Comment puis-je raconter par Cyril et Kemys

Publié le par Professeur L

Portrait d'un soldat afro-américain par Lucien Jonas (1880-1947). Fils d'industriels du Nord de la France, Lucien Jonas est un peintre français. Grand prix de Rome en 1905. En février 1915, il est agréé peintre militaire attaché au Musée de l'Armée. Il parcourt le front de Belgique aux Vosges. Musée franco-américain du château de Blérancourt, Aisne, France.

Portrait d'un soldat afro-américain par Lucien Jonas (1880-1947). Fils d'industriels du Nord de la France, Lucien Jonas est un peintre français. Grand prix de Rome en 1905. En février 1915, il est agréé peintre militaire attaché au Musée de l'Armée. Il parcourt le front de Belgique aux Vosges. Musée franco-américain du château de Blérancourt, Aisne, France.

Ma chère famille, comment puis-je vous raconter l'affreuse expérience que je vis en ce moment ? La guerre contre les Boches devait être courte, fraîche et joyeuse, mais voilà trois mois que je me lève avec l'angoisse de me faire tuer par les Huns.

Depuis que je suis arrivé, je n'ai même pas eu le temps de me raser. Je vis dans la boue, au milieu de l'odeur des cadavres en décomposition. Ici, une ambiance macabre, sinistre, sombre et post-apocalyptique résonne. Chaque jour, sur le champ de bataille, les soldats français, anglais, américains comme les boches tombent par milliers, comme une pluie acharnée, et les orages explosent comme un orage déchaîné.

Nous mangeons très peu, car l'odeur des cadavres nous coupe l'appétit. Et puis rien ne vaut les  bons plats que tu nous préparais, ma femme, et que nous mangions en famille, avec les enfants. Je ferais tout pour être à tes côtés et passer de bons moments, en paix. En attendant, mon métier de musicien me sert énormément, pour me réconforter et apaiser mes frères d'armes. Chaque soir, je leur joue un petit air de blues avec l'harmonica que tu m'avais offert un soir de Noël. Notre jazz et notre blues plaisent beaucoup aux Français par ailleurs. Ils songent même à le diffuser dans leur pays !
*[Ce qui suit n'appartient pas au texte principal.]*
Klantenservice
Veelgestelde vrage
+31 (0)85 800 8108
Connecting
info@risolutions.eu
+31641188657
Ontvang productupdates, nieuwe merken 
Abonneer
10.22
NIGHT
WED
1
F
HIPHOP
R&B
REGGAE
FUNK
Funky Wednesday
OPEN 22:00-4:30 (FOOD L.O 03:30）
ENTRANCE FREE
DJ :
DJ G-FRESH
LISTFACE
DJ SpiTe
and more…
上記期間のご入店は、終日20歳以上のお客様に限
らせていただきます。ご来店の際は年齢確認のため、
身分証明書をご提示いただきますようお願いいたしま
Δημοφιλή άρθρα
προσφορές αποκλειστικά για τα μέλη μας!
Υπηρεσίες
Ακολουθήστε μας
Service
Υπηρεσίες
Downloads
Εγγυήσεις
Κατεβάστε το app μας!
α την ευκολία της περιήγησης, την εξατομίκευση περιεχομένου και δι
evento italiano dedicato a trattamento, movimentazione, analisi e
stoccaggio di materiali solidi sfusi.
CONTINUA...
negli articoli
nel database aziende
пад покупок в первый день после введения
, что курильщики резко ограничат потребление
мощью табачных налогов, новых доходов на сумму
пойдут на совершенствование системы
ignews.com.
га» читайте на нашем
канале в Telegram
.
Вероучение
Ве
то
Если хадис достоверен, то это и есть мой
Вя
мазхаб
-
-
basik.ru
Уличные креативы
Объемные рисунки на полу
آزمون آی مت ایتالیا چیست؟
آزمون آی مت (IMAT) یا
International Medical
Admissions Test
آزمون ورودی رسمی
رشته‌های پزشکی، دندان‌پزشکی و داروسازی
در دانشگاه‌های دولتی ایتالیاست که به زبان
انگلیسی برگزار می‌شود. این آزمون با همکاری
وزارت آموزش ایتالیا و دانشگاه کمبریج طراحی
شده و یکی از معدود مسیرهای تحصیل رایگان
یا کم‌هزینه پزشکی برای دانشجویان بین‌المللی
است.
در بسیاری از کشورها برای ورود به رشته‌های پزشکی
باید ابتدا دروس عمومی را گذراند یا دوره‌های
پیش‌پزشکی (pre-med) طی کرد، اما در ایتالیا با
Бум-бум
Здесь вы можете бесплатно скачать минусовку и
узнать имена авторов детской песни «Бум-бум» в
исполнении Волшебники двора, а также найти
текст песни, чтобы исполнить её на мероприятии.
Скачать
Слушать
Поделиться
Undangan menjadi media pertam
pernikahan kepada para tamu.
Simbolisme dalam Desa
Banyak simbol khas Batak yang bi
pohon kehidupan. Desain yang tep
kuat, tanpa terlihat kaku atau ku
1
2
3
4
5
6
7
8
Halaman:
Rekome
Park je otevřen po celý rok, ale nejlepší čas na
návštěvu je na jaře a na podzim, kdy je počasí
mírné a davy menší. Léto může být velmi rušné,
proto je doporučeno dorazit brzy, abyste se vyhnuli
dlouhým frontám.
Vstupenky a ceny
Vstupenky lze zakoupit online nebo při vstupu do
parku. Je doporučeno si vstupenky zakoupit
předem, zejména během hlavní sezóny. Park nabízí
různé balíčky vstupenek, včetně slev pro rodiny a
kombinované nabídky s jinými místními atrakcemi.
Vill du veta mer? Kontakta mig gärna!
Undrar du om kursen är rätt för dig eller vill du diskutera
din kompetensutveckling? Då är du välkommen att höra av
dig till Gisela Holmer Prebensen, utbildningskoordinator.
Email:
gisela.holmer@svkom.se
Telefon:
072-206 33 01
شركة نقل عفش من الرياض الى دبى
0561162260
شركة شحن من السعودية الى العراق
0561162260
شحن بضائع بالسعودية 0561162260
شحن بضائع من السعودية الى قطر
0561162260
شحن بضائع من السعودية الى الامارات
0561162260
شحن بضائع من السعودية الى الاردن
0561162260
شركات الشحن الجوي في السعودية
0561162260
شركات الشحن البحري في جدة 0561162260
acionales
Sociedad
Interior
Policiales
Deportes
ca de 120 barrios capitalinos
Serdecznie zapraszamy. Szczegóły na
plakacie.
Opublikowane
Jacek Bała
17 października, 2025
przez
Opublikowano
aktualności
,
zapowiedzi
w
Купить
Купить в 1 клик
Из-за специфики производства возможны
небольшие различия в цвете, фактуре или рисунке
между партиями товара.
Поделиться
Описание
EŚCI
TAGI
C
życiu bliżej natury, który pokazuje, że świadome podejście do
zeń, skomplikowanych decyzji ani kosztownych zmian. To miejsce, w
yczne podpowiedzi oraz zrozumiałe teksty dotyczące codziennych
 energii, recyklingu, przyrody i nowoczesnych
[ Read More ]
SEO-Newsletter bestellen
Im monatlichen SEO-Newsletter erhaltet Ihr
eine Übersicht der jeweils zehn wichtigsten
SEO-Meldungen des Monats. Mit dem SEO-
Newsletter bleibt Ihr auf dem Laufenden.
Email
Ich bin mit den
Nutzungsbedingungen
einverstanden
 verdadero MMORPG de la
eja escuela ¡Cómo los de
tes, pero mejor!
Tu dois sûrement te demander pourquoi je me bas, pourquoi je risque ma vie pour la France, si loin de l'Amérique. C'est tout simplement que je veux montrer ma vraie valeur, et défendre un pays qui a aussi de vraies valeurs. Au moins, en montrant ce que nous valons vraiment, nous les Afro-Américains, peut-être que nous ne subirons plus les discriminations liées à la ségrégation. Peut-être que les Blancs n'oseront plus lyncher des Noirs qui se sont battus en France. Retiens bien ces trois mots : Liberté, Égalité, Fraternité. Ce sont les trois valeurs qui ont fondé la République française. Ce sont les trois valeurs qui peuvent mettre un terme à la ségrégation.

Au revoir ma belle petite famille, je vous aime.